Polarization is the major change in microglia following ischemic stroke, but alterations in other functional phenotypes of microglia also have a significant impact on the prognosis of ischemic stroke. Under the influence of hypoxia and inflammatory conditions, microglia undergo autophagy, in which autophagosomes clear and recycle damaged intracellular organelles and misfolded proteins (Dikic and Elazar, 2018), to avoid the release of reactive oxygen species and various inflammatory mediators leading to further tissue damage, the degraded components are converted into small molecular materials for cellular utilization, promoting cell survival (Mugume et al., 2020). In addition, certain metabolic waste products released by ischemic-hypoxic damaged neurons, such as dead cells, aggregated proteins, and cellular debris, are primarily cleared through phagocytic activity of microglia to prevent the release of reactive oxygen species and various inflammatory mediators that may cause further tissue damage(Wolf et al., 2017). Cell pyroptosis, as a novel form of cell death, can also occur in the pathological process of ischemic stroke. Under the joint stimulation of pathogen-associated molecular patterns (PAMPs) and danger-associated molecular patterns (DAMPs)(Xu et al., 2019), the process of microglial pyroptosis is initiated. The cells swell and the cell membrane ruptures, leading to the release of cellular contents, thereby activating a strong inflammatory response (Rao et al., 2022), which is closely associated with the activation of NLRP3 inflammasomes. Furthermore, ischemic stroke-induced sterile neuroinflammation can also induce ferroptosis in microglia, which is the rupture of cell membranes caused by lipid peroxidation due to intracellular Fe2+ overload (Jiang et al., 2021). At the same time, intracellular iron accumulation can promote the transformation of microglia to a pro-inflammatory phenotype and exacerbate the detrimental effects of M1 microglia on other neurons (Zhou et al., 2017). The interplay between these processes further exacerbates post-stroke neuronal functional impairment. Apoptosis, as an active programmed cell death form, is also widely observed in microglia following ischemic stroke. Additionally, necrosis, as a pathological cell death process, has been identified in microglia following ischemic stroke.

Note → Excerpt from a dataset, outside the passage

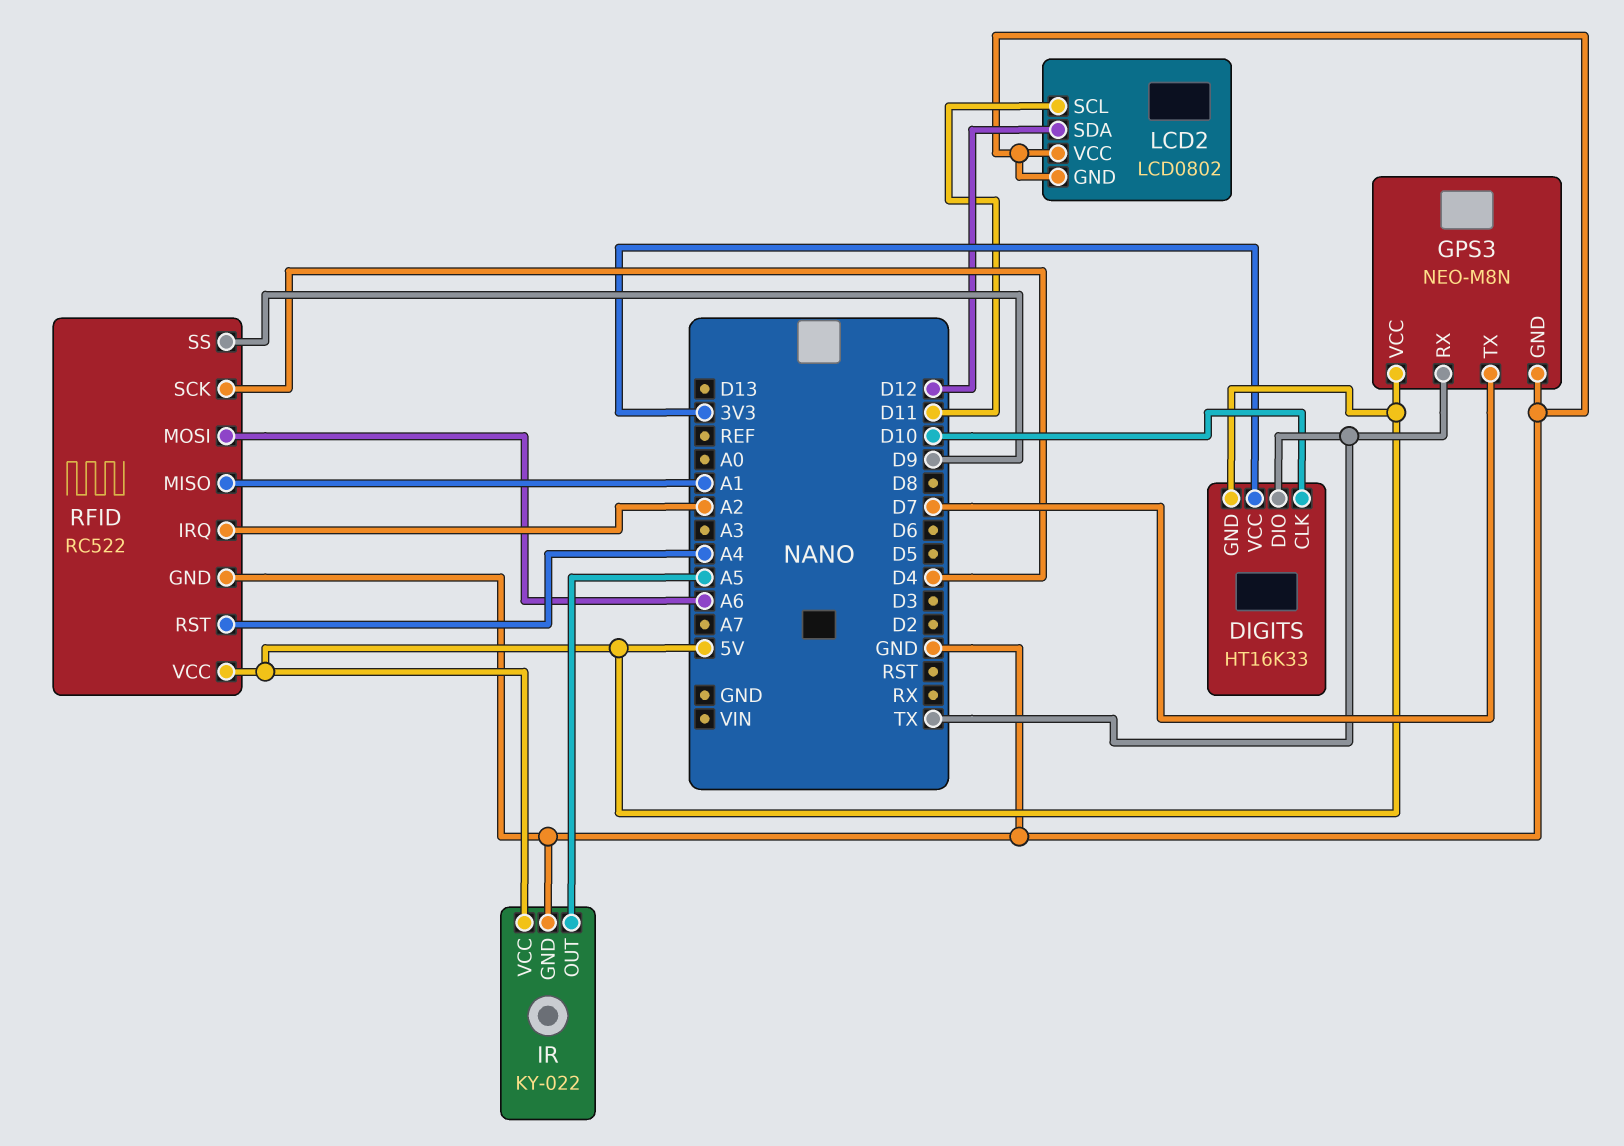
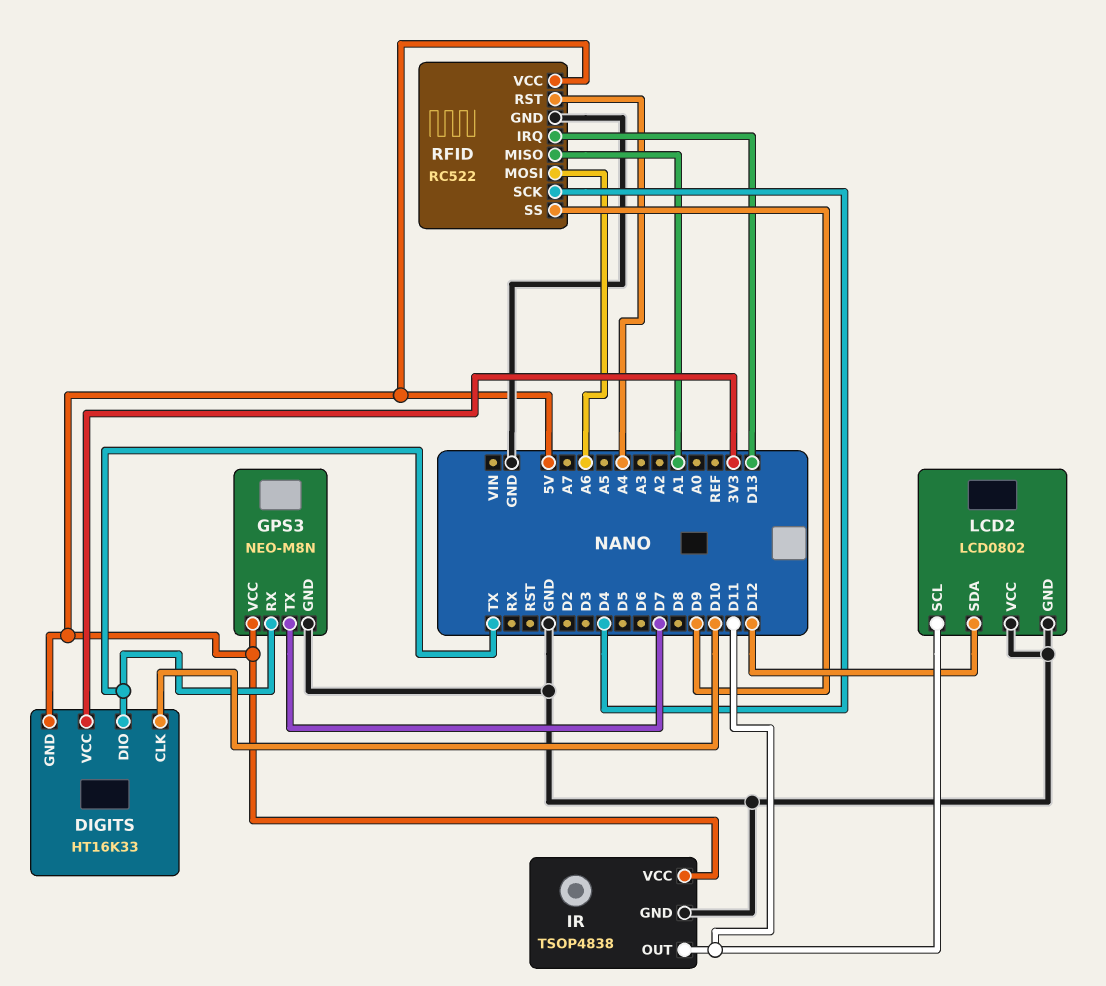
IR: KY-022 -> TSOP4838
IR pin OUT: A5 -> D11
RFID pin IRQ: A2 -> D13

After ischemic stroke, microglia participate in the process of neuronal damage repair through the regulation of polarization, autophagy, phagocytosis, pyroptosis, and iron-dependent cell death, apoptosis, and necrosis. (Fig. 1). There are intricate relationships between different functional phenotypes of microglia. This article reviews the different functional phenotypes and states of microglia after stroke, aiming to provide clues for improving neuroinflammation, reducing brain tissue damage, minimizing complications, and improving patient prognosis(Xu et al., 2021; Zhang et al., 2021).